本文 ::
+++++

1897年(明治30年)10月、逓信省の外局である電気試験所の松代松之助氏が、苦労の末、パラボラ式送信機と受信機を完成させました(下図)。
そして同試験所の実験室とその庭で日本初の無線実験が行われました。
『こうして松代はその年(1897年)の10月1日に初めて室内実験を行った。ところがコヒーラがくっついたまま離れない(もとの絶縁状態に戻らない)。調べて見ると原因は近くの電信機からの雑音であることが分かり、戸外に出たら正常に感動(コヒーラが電波に感じて動作する事を当時は高表現していた)した。』 (若井登, "日本の無線電信機開発(その1):松代松之助の業績", 『ARIB機関誌:ARIB bulletin. (8)』, 電波産業会, 1998-5, p33)
2015年のある日、私は上記の日本初の実験場所を特定することを思いたち、調査に着手しました。
当時逓信省が木挽(こびき)町にあり、その敷地内に電気試験所が同居していたことまでは簡単に知ることができました。しかし逓信省の広い敷地(現:中央区銀座八丁目)の中のどこかが中々分からず苦労しました。ようやく見つけたヒントは『電気試験所五十年史』に掲載された松代氏の「余禄-回顧談」にありました。
『本図は電気試験所創立当時の建築物にして、墨色のものは試験所時代の建築、朱書の部分は電気試験所と改名したる頃増築したるものなり。
逓信本省はこの建築物の西南に本館が在り、調度課及び倉庫は南方入掘の向う側に在り、製機場は西々北に在り。製機場の鍛冶屋は空地を隔てて北方に在り、何れも皆、渡廊下を以て連結せり。
また大臣官舎は東方に接して在り、試験所付属の小屋はその中間にありたり。材料試験室は入掘を渡りて向こう岸にある倉庫を用い居たり。』 (松代松之助, 『電気試験所五十年史』, 1944, 電気試験所, p707)
「西に●●あり、東に○○あり」と、もうまるで『魏志倭人伝』が伝える邪馬台国の場所探しみたいですが、木挽町の電気試験所は120年前の1896年(明治29年)にマルコーニの無線が伝えられ、浅野電気試験所長より松代氏が無線の調査を命じられた、日本無線界における記念碑的な場所ですので頑張って探してみます。

+++++

作業内容 ::
1. 本文によると、松代松之助氏がパラボラ式送信機と受信機を完成させたのはいつですか。
2. 本文を「当時逓信省が木挽(こびき)町」から始めて「1944, 電気試験所, p707)」まで、一字一句違えずに書き写してください。
次の一覧は本文とは別の出典から取ったものです。

データセット抜粋:
+++++

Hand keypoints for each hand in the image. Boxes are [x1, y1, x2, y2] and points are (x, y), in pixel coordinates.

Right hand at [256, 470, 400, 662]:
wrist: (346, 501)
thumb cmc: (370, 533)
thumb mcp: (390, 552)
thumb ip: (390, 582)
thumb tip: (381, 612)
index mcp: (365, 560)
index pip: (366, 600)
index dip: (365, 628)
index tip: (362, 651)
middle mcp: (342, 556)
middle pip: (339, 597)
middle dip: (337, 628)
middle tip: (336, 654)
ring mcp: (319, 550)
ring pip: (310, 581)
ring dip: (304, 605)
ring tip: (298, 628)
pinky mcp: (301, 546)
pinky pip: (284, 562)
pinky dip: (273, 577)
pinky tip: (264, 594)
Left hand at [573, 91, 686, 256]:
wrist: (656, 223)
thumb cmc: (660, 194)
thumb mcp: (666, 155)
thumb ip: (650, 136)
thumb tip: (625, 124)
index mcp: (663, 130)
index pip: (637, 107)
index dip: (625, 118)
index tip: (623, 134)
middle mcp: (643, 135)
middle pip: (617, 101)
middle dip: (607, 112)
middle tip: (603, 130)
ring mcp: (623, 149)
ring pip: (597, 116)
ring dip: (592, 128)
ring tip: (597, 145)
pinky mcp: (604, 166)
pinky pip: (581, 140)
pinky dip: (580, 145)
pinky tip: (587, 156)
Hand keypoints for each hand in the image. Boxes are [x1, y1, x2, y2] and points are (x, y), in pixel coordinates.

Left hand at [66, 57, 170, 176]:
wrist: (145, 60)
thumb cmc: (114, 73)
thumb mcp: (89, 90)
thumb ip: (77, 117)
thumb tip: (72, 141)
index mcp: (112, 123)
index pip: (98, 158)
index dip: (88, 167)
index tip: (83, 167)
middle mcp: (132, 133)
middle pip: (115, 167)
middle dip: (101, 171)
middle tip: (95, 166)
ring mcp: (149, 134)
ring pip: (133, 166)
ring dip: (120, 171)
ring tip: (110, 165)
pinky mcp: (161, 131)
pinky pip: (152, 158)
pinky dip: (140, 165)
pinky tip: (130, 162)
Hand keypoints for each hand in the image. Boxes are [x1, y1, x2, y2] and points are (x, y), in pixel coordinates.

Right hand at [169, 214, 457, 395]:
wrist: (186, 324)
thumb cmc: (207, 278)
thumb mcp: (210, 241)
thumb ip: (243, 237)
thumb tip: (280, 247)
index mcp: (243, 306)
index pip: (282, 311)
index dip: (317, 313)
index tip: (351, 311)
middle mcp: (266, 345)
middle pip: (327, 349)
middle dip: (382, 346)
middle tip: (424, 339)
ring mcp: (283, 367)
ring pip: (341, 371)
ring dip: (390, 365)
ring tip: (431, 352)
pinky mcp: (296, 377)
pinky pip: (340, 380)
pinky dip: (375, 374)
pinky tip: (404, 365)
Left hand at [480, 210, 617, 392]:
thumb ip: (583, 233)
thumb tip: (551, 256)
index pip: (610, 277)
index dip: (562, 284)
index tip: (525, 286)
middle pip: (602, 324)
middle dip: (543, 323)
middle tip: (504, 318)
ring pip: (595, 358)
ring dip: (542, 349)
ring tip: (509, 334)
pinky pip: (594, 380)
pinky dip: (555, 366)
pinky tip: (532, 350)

+++++

各作業の解答 ::
1. 1897年(明治30年)10月です。

2.
当時逓信省が木挽(こびき)町にあり、その敷地内に電気試験所が同居していたことまでは簡単に知ることができました。しかし逓信省の広い敷地(現:中央区銀座八丁目)の中のどこかが中々分からず苦労しました。ようやく見つけたヒントは『電気試験所五十年史』に掲載された松代氏の「余禄-回顧談」にありました。
『本図は電気試験所創立当時の建築物にして、墨色のものは試験所時代の建築、朱書の部分は電気試験所と改名したる頃増築したるものなり。
逓信本省はこの建築物の西南に本館が在り、調度課及び倉庫は南方入掘の向う側に在り、製機場は西々北に在り。製機場の鍛冶屋は空地を隔てて北方に在り、何れも皆、渡廊下を以て連結せり。
また大臣官舎は東方に接して在り、試験所付属の小屋はその中間にありたり。材料試験室は入掘を渡りて向こう岸にある倉庫を用い居たり。』 (松代松之助, 『電気試験所五十年史』, 1944, 電気試験所, p707)